- Work to do:
Repeat every line below exactly, word for word.

(Entries taken from a collection)
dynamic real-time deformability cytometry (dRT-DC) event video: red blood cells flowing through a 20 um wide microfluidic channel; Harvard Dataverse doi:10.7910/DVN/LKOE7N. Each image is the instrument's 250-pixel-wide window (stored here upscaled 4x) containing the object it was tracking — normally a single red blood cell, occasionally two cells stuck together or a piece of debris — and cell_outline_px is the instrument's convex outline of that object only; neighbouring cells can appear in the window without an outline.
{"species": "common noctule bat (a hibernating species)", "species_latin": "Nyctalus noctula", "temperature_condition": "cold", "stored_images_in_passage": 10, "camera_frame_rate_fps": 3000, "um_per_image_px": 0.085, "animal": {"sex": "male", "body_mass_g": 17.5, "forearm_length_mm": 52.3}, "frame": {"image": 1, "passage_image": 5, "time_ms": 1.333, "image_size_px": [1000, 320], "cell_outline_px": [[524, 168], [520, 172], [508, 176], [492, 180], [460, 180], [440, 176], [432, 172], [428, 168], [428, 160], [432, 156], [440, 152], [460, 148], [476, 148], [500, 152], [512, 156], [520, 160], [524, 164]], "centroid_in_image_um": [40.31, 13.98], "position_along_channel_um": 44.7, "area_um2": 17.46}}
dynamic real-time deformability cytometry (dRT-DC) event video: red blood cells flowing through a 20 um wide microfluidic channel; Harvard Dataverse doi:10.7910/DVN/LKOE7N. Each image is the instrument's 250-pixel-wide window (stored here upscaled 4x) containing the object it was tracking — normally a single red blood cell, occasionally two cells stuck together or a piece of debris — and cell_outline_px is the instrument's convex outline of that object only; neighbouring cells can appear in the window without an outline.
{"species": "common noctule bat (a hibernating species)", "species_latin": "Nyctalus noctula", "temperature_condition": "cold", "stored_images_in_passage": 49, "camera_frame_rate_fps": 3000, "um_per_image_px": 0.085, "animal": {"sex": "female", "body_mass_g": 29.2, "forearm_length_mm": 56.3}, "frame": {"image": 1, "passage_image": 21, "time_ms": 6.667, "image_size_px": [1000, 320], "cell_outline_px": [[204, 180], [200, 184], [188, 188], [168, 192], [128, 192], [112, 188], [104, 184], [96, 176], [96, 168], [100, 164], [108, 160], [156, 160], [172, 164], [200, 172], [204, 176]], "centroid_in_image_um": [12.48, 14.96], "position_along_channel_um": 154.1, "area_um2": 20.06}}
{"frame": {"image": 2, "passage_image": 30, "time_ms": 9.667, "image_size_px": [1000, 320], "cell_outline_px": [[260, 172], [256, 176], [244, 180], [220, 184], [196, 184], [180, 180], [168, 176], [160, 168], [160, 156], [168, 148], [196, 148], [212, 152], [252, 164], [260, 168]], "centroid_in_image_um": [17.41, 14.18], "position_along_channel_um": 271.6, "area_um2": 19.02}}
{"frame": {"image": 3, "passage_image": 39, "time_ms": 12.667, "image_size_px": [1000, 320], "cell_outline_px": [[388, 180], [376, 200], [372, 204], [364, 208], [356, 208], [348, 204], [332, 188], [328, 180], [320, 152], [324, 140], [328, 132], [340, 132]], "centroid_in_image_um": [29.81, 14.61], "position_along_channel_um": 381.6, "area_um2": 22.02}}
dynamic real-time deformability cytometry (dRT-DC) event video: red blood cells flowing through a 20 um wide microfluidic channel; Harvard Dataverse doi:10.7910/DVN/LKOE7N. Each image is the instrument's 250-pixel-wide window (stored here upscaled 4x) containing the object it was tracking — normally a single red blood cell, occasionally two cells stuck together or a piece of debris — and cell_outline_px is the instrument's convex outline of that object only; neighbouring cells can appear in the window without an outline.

- Answer to the task:
dynamic real-time deformability cytometry (dRT-DC) event video: red blood cells flowing through a 20 um wide microfluidic channel; Harvard Dataverse doi:10.7910/DVN/LKOE7N. Each image is the instrument's 250-pixel-wide window (stored here upscaled 4x) containing the object it was tracking — normally a single red blood cell, occasionally two cells stuck together or a piece of debris — and cell_outline_px is the instrument's convex outline of that object only; neighbouring cells can appear in the window without an outline.
{"species": "common noctule bat (a hibernating species)", "species_latin": "Nyctalus noctula", "temperature_condition": "cold", "stored_images_in_passage": 10, "camera_frame_rate_fps": 3000, "um_per_image_px": 0.085, "animal": {"sex": "male", "body_mass_g": 17.5, "forearm_length_mm": 52.3}, "frame": {"image": 1, "passage_image": 5, "time_ms": 1.333, "image_size_px": [1000, 320], "cell_outline_px": [[524, 168], [520, 172], [508, 176], [492, 180], [460, 180], [440, 176], [432, 172], [428, 168], [428, 160], [432, 156], [440, 152], [460, 148], [476, 148], [500, 152], [512, 156], [520, 160], [524, 164]], "centroid_in_image_um": [40.31, 13.98], "position_along_channel_um": 44.7, "area_um2": 17.46}}
dynamic real-time deformability cytometry (dRT-DC) event video: red blood cells flowing through a 20 um wide microfluidic channel; Harvard Dataverse doi:10.7910/DVN/LKOE7N. Each image is the instrument's 250-pixel-wide window (stored here upscaled 4x) containing the object it was tracking — normally a single red blood cell, occasionally two cells stuck together or a piece of debris — and cell_outline_px is the instrument's convex outline of that object only; neighbouring cells can appear in the window without an outline.
{"species": "common noctule bat (a hibernating species)", "species_latin": "Nyctalus noctula", "temperature_condition": "cold", "stored_images_in_passage": 49, "camera_frame_rate_fps": 3000, "um_per_image_px": 0.085, "animal": {"sex": "female", "body_mass_g": 29.2, "forearm_length_mm": 56.3}, "frame": {"image": 1, "passage_image": 21, "time_ms": 6.667, "image_size_px": [1000, 320], "cell_outline_px": [[204, 180], [200, 184], [188, 188], [168, 192], [128, 192], [112, 188], [104, 184], [96, 176], [96, 168], [100, 164], [108, 160], [156, 160], [172, 164], [200, 172], [204, 176]], "centroid_in_image_um": [12.48, 14.96], "position_along_channel_um": 154.1, "area_um2": 20.06}}
{"frame": {"image": 2, "passage_image": 30, "time_ms": 9.667, "image_size_px": [1000, 320], "cell_outline_px": [[260, 172], [256, 176], [244, 180], [220, 184], [196, 184], [180, 180], [168, 176], [160, 168], [160, 156], [168, 148], [196, 148], [212, 152], [252, 164], [260, 168]], "centroid_in_image_um": [17.41, 14.18], "position_along_channel_um": 271.6, "area_um2": 19.02}}
{"frame": {"image": 3, "passage_image": 39, "time_ms": 12.667, "image_size_px": [1000, 320], "cell_outline_px": [[388, 180], [376, 200], [372, 204], [364, 208], [356, 208], [348, 204], [332, 188], [328, 180], [320, 152], [324, 140], [328, 132], [340, 132]], "centroid_in_image_um": [29.81, 14.61], "position_along_channel_um": 381.6, "area_um2": 22.02}}
dynamic real-time deformability cytometry (dRT-DC) event video: red blood cells flowing through a 20 um wide microfluidic channel; Harvard Dataverse doi:10.7910/DVN/LKOE7N. Each image is the instrument's 250-pixel-wide window (stored here upscaled 4x) containing the object it was tracking — normally a single red blood cell, occasionally two cells stuck together or a piece of debris — and cell_outline_px is the instrument's convex outline of that object only; neighbouring cells can appear in the window without an outline.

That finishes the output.